- Given passage
Content starts

Survival in Auschwitz
When my turn comes I manage miraculously to take off my shoes and rags without losing any of them, without letting my bowl and gloves be stolen, without losing my balance and keeping my beret in my hand all the time, as for no reason can one wear it on entering a hut.
I leave the shoes at the deposit and am given the appropriate check, after which, barefoot and limping, my hands full of all my poor possessions that I dare not leave anywhere, I am admitted inside and join a new queue which ends in the examination rooms.
In this queue one progressively undresses so as to be naked when one arrives at the head, where a male nurse puts a thermometer under one’s arm-pit. If anyone is dressed he loses his turn and goes back to join the queue. Everybody has to be given the thermometer, even if he only has a skin disease or toothache. In this way they make sure that whoever is not seriously ill will not submit himself to this complicated ritual for the sake of caprice.
My turn Anally arrives and I am brought in front of the doctor. The nurse takes out the thermometer and presents me: ‘Nummer 174517, kein Fieber.’ I do not need a long examination: I am immediately declared Arztvormelder. What it means I do not know, but this is certainly not the place to ask questions. I find myself thrown out, I get back my shoes and go back to the hut.
Chajim rejoices with me: I have a good wound, it does not seem dangerous, but it should be enough to guarantee me a discreet period of rest. I will spend the night in the hut with the others, but tomorrow morning, instead of going to work, I will have to show myself to the doctors for the definitive examination : this is what Artzvormelder means. Chajim is experienced in these matters and he thinks that I will probably be admitted tomorrow to Ka-Be. Chajim is my bed-companion and I trust him blindly. He is Polish, a religious Jew, learned in rabbinical law. He is about as old as I, a watchmaker by profession, and here in Buna works as a precision mechanic; so he is among the few who are able to preserve their dignity and self-assurance through the practice of a profession in which they are skilled.
And so it happened. After the reveille and the bread they called me out with three others from my hut. They took us to a corner of the roll-call square where there was a long queue, all the Artzvormelder of today; someone came and took away my bowl, spoon, beret and gloves. The others laughed. Did I not know that I had to hide them or leave them with someone, or best of all sell them, as they cannot be taken in Ka-Be? Then they look at my number and shake their heads: any stupidity is to be expected from one with so high a number.
Then they counted us, they made us undress outside in the cold, they took our shoes, they counted us again, and they made us take a shower. Then an SS man came, he looked at us without interest, stopping in front of one with a large hydrocele, whom he placed apart. After which they counted us again and made us take another shower, although we were still wet from the first one and some were trembling from a chill.
We are now ready for the definitive examination. Outside the window one can see the white sky and sometimes the sun; in this country one can look at it fixedly, through the clouds, as through a misty window. To judge by its position it must be past 2 p.m. Good-bye soup by now, and we have been on our feet for ten hours and naked for six.
This second medical examination is also extraordinarily rapid: the doctor (he has a striped suit like us, but with a white coat over it, with the number sewn on the coat, and he is much fatter than us) looks at and touches my swollen and bloody foot, at which I cry out from pain. Then he says: ‘Aufgenommen, Block 23.’ I stand there with my mouth open, waiting for some other indication, but someone pulls me backwards brutally, throws a gown on my bare shoulders, gives me a pair of sandals and drives me out into the open.

Content ends

- Recorded information
Content starts

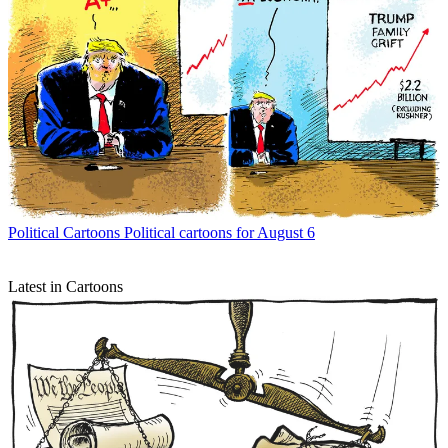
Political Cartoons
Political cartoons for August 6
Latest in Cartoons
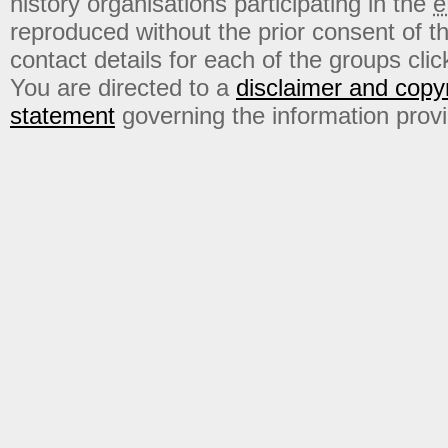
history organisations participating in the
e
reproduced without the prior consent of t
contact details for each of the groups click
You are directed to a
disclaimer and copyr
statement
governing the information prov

Content ends
Content starts

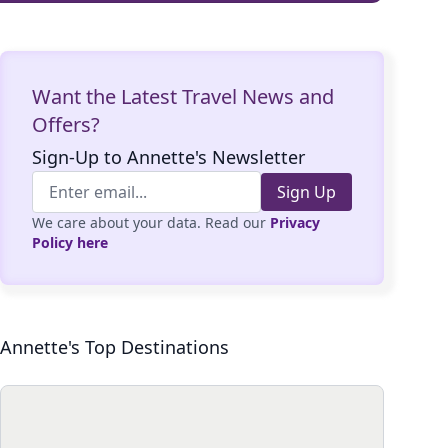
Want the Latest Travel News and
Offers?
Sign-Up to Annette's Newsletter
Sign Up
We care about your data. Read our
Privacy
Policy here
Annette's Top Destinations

Content ends

- Work task A
According to the Auschwitz passage, what is Chajim's profession?
- Work task B
Please continue the Auschwitz passage from the moment the narrator is driven out into the open.

- Result A
He is a watchmaker by profession and works in Buna as a precision mechanic.

- Result B
A hundred yards away is Block 23; written on it is ‘Schonungsblock’. Who knows what it means? Inside they take off my gown and sandals and I find myself naked and last again in a queue of human skeletons — the inmates of today.
I have stopped trying to understand for a long time now. As far as I am concerned, I am by now so tired of standing on my wounded foot, still untended, so hungry and frozen, that nothing can interest me any more. This might easily be my last day and this room the gas chamber of which all speak, but what can I do about it? I might just as well lean against the wall, close my eyes and wait.
My neighbour cannot be Jewish. He is not circumcised and besides (this is one of the few things that I have so far learnt), so blond a skin, a face and a body so huge, are characteristics of non-Jewish Poles. He is a whole head taller than me but he has quite cordial features, as have only those who do not suffer from hunger.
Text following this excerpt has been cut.